Subpixel detections of black oil/mousse were used to distinguish between the two types of sheen. The area to the south of the accident site, between the soybeans and oil streamers, contained few subpixel detections of the black oil/mousse. These were likely silver sheens of concentrated diesel fuel. However, extensive subpixel detections of black oil/mousse in the silver sheen areas in the bay to the east of the accident site indicated that these sheens were apparently not thin-layer silver sheens. Instead, they were simply more dispersed versions of the dull (more compressed, thicker) sheens. This creation of dispersed and concentrated layers of “brown oil” is a frequent consequence of wind drift and surface currents as a spill progresses, and it produces the kind of spatial distribution of sheens seen in the classification results (more dispersed sheens trailing more compressed sheens). The findings were alarming. There was an imminent threat to commercial and Alaska native fishing grounds and large expanses of wildlife habitat.

 
   


By February, the Alaska Department of Environmental Conservation reported widespread contamination. Shoreline clean-up operations in Portage, Makushin, Skan, Humpback, Anderson and Cannery bays alone retrieved more than 38,300 bags (nearly 640 cubic yards) of oil. Although clean-up crews were able to capture 29 birds, and successfully clean and release 10 of them, they discovered more than 1,600 birds and six mammal carcasses. Officials continue to assess the impact on fisheries.

A Silver Lining
Although there is little to cheer about following such a tragic event, there is a silver lining. The quick response by DigitalGlobe to acquire high-resolution QuickBird imagery only a few days after the accident, combined with the creative quick turn-around processing by AAI, provided a remarkable demonstration of a new level of situation awareness now possible for oil spill and other disaster response planning.

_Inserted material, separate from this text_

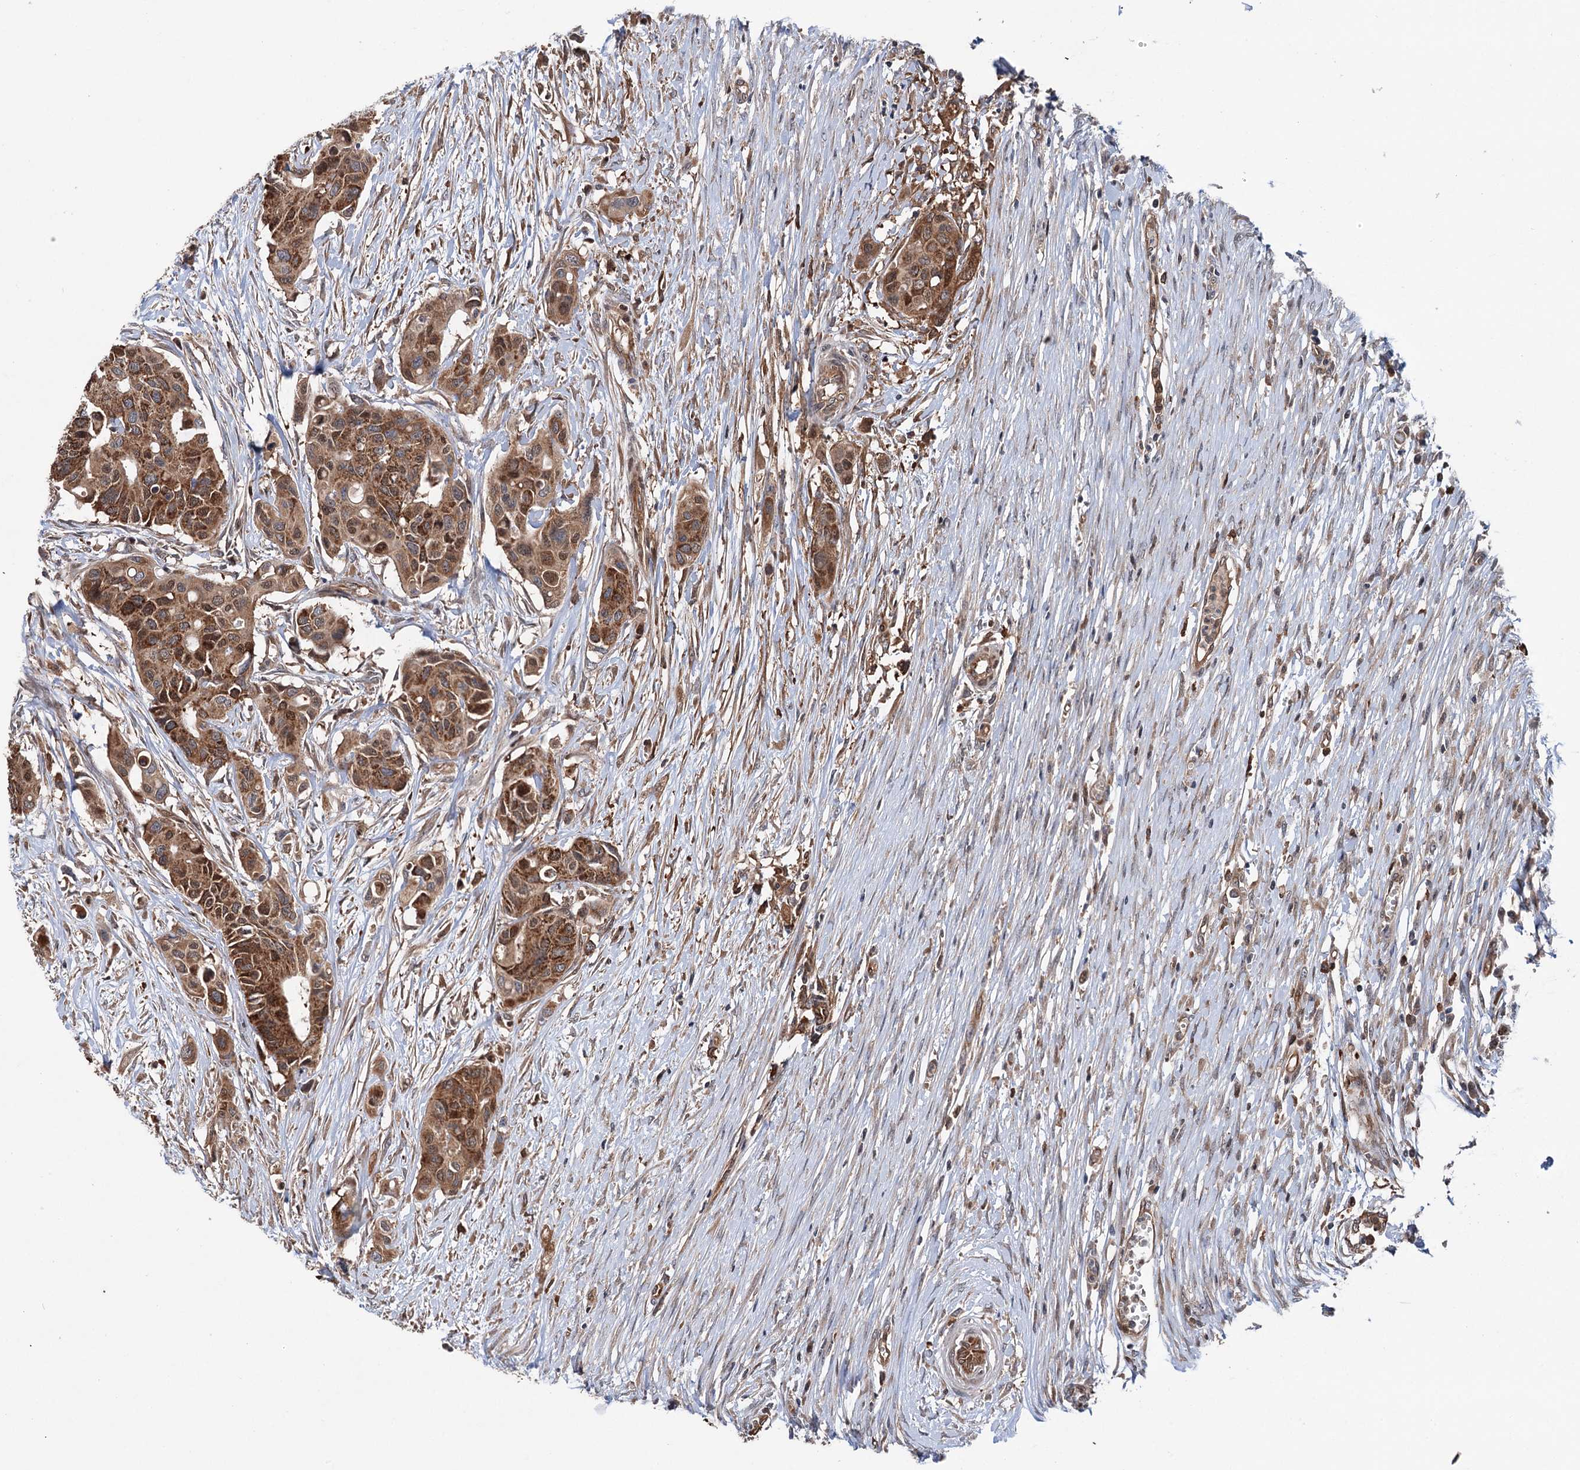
{"staining": {"intensity": "moderate", "quantity": ">75%", "location": "cytoplasmic/membranous"}, "tissue": "colorectal cancer", "cell_type": "Tumor cells", "image_type": "cancer", "snomed": [{"axis": "morphology", "description": "Adenocarcinoma, NOS"}, {"axis": "topography", "description": "Colon"}], "caption": "This image exhibits colorectal cancer (adenocarcinoma) stained with immunohistochemistry (IHC) to label a protein in brown. The cytoplasmic/membranous of tumor cells show moderate positivity for the protein. Nuclei are counter-stained blue.", "gene": "NCAPD2", "patient": {"sex": "male", "age": 77}}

The accomplishment was particularly notable considering the poor sea state and low light level conditions that foil conventional disaster-response surveillance and reconnaissance means for sizing up spills. Particularly intriguing was the level of information produced about the spill from this one image alone. Other images have been acquired, and the combined information promises to add to researchers’ understanding of these kinds of events, and how to more effectively respond to them in the future.